The Jenzig is a distinctive Muschelkalk mountain in Jena, Germany.

At 385.3 m above sea level, the Jenzig is one of the highest mountains in the Saale Valley area and is located northeast of the city center. Due to its distinctive shape ("Jenzignase", German for "Jenzig nose") it is considered to be one of the Seven Wonders of Jena.

On the summit stands the Jenzighaus, a restaurant with excellent views over the city.

The Jenzig forms the southwestern end of a semicircular ridge, the Hufeisen ("Horseshoe"). This wooded plateau runs from the Jenzig eastwards, forming an arc as it continues further north and then back westwards, where the Alte Gleisberg along with the Kunitzburg forms the other end. In the interior of this "horseshoe" is a small side valley of the Saale valley, containing the villages of Kunitz and Laasan.

== Formation ==
From its dome-shaped and elongated form, the mountain is evidently an eroded plateau formed by the action of the Saale river on the limestone of the area. This landscape is typical of the Middle Saale region.

== Prehistoric fortifications ==
Based on archaeological discoveries, the Jenzig was a fortified hilltop settlement during the time of the Urnfield culture (about 1300 BC to 800 BC), offering protection to the surrounding population. It was examined between 1856 and 1891 by Friedrich Klopfleisch, who performed several excavations. In 1936, a hoard was discovered while quarrying, which can now be found in the prehistoric collection of the University of Jena. The nearly 3.5 kg complex consists of 28 bronze objects such as neck and arm rings, spirals, a bejeweled disc, two sickles, a knife, a hatchet and a spiral plate fibula. It testifies to the religious sacrificial practices of people in the late Bronze Age.

Fortified prehistoric hill settlements contemporary to those found on the Jenzig are also known in the vicinity of the Alte Gleisberg near Bürgel, the Johannisberg near Lobeda and the Dohlenstein near Kahla.

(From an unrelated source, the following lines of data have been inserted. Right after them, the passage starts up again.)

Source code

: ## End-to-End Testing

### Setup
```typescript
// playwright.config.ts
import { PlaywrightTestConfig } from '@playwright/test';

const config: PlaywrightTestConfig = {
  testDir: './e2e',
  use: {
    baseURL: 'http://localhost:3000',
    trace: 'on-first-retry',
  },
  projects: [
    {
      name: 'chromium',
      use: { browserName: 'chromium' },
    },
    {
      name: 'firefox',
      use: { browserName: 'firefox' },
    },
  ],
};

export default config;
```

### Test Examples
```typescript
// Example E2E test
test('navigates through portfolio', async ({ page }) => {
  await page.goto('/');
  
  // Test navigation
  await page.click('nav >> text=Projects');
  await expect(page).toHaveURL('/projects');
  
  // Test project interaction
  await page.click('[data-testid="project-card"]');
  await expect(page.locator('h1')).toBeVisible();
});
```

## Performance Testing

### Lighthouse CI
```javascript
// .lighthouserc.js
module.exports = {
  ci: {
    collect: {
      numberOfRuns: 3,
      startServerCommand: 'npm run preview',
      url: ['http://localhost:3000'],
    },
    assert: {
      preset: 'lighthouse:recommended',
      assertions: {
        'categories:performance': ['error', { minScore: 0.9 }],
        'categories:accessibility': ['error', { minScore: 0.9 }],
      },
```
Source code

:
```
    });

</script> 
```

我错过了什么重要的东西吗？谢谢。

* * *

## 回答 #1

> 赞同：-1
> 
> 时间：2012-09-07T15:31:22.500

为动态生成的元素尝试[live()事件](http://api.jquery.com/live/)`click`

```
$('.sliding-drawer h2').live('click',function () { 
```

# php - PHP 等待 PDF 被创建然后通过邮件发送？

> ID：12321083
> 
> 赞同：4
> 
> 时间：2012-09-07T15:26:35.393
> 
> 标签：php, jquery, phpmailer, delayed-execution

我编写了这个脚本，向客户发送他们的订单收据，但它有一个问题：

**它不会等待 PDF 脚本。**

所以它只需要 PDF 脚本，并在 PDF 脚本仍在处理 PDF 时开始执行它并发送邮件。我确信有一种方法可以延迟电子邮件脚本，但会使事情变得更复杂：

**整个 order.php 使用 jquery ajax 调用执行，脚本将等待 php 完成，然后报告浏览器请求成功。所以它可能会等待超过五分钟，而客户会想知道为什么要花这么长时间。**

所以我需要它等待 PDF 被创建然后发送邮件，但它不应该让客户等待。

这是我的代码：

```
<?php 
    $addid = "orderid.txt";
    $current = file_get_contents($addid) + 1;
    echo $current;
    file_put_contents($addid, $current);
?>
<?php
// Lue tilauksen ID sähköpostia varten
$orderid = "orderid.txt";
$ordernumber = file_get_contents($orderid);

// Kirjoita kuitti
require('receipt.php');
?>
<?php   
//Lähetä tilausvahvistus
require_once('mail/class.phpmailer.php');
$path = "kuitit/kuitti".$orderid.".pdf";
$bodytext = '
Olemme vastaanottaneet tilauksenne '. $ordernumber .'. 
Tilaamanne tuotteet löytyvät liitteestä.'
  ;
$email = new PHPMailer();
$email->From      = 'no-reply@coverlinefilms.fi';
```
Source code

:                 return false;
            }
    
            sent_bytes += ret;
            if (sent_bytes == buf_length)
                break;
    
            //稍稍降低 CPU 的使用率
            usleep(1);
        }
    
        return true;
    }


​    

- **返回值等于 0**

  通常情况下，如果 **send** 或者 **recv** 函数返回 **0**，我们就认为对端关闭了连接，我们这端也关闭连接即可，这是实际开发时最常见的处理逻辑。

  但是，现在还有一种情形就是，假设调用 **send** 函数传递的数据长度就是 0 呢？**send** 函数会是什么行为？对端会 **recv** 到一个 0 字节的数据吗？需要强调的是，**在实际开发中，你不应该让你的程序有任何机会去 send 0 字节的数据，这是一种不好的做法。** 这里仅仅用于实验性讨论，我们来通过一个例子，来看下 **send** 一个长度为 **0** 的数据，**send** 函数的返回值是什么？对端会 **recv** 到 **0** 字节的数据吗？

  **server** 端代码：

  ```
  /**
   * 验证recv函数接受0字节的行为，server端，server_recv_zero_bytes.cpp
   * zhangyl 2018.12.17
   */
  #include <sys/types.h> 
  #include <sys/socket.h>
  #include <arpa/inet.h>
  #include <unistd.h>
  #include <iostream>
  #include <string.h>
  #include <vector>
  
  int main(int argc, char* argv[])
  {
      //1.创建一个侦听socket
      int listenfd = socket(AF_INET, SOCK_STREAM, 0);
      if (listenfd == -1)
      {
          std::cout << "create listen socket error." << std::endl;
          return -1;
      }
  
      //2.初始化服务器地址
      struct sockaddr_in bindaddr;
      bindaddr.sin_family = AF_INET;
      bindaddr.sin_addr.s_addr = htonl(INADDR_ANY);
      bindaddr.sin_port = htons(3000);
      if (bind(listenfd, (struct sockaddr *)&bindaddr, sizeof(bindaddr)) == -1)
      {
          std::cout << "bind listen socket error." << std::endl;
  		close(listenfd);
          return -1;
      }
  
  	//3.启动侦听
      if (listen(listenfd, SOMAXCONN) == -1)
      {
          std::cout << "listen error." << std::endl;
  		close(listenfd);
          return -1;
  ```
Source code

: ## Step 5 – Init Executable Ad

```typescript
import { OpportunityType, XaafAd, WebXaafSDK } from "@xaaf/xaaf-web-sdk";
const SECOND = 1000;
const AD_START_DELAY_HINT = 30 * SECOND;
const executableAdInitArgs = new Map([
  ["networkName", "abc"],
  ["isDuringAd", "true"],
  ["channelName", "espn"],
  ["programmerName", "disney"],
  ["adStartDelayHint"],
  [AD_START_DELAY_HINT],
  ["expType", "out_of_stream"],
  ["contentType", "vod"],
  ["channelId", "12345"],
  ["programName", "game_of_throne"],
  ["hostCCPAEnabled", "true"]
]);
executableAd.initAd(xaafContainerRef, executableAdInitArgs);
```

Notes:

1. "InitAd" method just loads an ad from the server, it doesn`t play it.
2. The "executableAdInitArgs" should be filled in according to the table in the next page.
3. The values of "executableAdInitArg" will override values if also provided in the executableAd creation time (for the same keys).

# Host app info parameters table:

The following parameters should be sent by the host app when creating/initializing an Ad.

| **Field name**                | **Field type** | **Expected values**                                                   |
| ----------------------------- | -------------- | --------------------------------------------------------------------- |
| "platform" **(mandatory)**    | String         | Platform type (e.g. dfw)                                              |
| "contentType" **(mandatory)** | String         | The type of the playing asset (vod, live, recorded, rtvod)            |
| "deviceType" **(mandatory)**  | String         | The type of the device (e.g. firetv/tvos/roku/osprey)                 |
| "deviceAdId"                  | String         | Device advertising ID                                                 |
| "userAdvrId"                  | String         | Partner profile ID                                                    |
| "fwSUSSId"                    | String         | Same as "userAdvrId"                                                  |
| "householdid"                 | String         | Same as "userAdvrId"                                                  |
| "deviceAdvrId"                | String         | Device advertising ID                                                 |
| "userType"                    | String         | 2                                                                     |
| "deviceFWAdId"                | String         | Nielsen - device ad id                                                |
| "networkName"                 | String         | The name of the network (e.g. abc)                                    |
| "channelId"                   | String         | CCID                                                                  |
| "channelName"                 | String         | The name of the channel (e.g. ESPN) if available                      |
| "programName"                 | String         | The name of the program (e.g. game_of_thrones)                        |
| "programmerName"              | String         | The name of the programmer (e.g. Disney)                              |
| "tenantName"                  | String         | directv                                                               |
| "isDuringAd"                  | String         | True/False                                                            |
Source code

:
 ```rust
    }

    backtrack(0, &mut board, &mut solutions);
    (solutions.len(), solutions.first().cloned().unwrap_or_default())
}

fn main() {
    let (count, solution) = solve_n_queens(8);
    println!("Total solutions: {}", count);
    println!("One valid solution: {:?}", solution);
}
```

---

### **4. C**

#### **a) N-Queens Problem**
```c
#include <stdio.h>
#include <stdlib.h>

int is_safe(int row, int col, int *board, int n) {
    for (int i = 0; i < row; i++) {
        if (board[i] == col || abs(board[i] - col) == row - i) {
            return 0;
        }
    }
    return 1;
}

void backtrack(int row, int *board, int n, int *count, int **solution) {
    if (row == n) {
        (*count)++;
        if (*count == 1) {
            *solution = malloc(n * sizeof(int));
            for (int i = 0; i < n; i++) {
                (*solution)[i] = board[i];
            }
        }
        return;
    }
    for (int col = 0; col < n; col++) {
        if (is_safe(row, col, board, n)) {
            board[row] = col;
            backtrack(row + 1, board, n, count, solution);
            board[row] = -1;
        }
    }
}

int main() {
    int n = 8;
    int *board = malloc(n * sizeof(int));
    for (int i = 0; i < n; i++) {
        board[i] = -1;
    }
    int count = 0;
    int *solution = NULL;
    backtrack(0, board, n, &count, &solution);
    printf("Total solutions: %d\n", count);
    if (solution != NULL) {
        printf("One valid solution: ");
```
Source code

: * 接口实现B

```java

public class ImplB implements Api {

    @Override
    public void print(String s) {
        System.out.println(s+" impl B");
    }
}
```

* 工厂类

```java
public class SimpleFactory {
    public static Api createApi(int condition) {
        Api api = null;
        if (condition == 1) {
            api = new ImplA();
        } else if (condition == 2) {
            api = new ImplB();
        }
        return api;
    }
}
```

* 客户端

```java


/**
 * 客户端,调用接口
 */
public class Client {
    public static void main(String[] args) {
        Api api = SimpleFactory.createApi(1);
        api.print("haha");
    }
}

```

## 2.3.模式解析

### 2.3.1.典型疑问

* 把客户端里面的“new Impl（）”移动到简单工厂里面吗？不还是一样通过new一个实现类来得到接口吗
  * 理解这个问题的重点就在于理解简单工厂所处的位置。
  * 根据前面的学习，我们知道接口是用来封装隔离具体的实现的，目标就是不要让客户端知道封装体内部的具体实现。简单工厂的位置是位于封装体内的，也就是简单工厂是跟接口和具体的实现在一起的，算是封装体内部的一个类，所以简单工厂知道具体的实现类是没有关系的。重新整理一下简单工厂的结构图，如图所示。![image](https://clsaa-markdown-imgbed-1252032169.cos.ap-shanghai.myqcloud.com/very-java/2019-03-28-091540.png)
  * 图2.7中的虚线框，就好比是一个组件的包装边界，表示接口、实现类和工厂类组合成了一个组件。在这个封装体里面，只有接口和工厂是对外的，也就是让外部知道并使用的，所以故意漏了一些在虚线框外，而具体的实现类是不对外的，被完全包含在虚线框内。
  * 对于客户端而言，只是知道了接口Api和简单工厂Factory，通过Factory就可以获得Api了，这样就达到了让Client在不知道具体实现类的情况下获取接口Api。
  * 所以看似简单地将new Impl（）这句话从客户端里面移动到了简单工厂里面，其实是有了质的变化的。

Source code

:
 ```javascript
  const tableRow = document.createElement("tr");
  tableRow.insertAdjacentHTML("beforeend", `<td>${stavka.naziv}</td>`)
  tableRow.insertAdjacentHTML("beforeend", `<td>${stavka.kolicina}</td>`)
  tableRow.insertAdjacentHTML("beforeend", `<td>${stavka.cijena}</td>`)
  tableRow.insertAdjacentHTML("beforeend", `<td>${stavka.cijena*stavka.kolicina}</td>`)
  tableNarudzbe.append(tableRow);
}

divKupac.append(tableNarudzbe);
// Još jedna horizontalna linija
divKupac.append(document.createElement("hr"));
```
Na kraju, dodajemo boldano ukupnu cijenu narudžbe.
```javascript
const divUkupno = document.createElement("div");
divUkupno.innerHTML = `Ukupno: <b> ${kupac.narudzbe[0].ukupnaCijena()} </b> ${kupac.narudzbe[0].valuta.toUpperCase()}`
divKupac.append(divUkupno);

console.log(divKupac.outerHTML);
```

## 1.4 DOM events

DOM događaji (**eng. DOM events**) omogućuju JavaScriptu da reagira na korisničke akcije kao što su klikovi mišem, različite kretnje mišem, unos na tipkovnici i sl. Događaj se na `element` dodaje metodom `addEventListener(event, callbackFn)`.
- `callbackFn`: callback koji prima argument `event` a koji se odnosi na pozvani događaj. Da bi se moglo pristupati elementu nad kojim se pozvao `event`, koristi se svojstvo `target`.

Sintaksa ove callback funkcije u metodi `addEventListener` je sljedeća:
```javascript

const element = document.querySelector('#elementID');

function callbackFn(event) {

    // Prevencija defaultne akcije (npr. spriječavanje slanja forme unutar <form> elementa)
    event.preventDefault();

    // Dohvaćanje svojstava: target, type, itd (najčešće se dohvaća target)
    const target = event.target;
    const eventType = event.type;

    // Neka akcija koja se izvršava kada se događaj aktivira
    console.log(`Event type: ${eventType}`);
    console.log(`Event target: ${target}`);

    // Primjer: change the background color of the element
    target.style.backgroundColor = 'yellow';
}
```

The first mention of the mountain as "montem genzege" appears in a document of Frederick Barbarossa from 1158. It also mentions the Gleisberg.

From the 12th to 19th centuries, the slopes of the Jenzig were used as vineyards. In the 21st century, a group of hobby winemakers have revived the tradition of viticulture on the Jenzig.

In 2018, a series of plastic models of prehistoric reptiles, the "Saurierpfad" ("Saurian Path") was installed along the walking path leading up to the Jenzig summit. This was inspired by the discovery of Triassic reptile fossils discovered at the base of the mountain.

== Trivia ==
The Jenaer neofolk-group Forseti named their first album, released in 1999, after the Jenzig mountain.

In March 2010, a camel born during a guest performance at the circus "Eros" in Jena, was named "Jenzig".

The 2090-meter high Mount Jenzig in northern Victoria Land in Antarctica was named in 1988 by Klaus Duphorn (Kiel University) after the Jenzig.

Jenzig-Verlag, a regional publishing house based in Golmsdorf (Saale-Holzland-Kreis) near Jena, took its name from the mountain.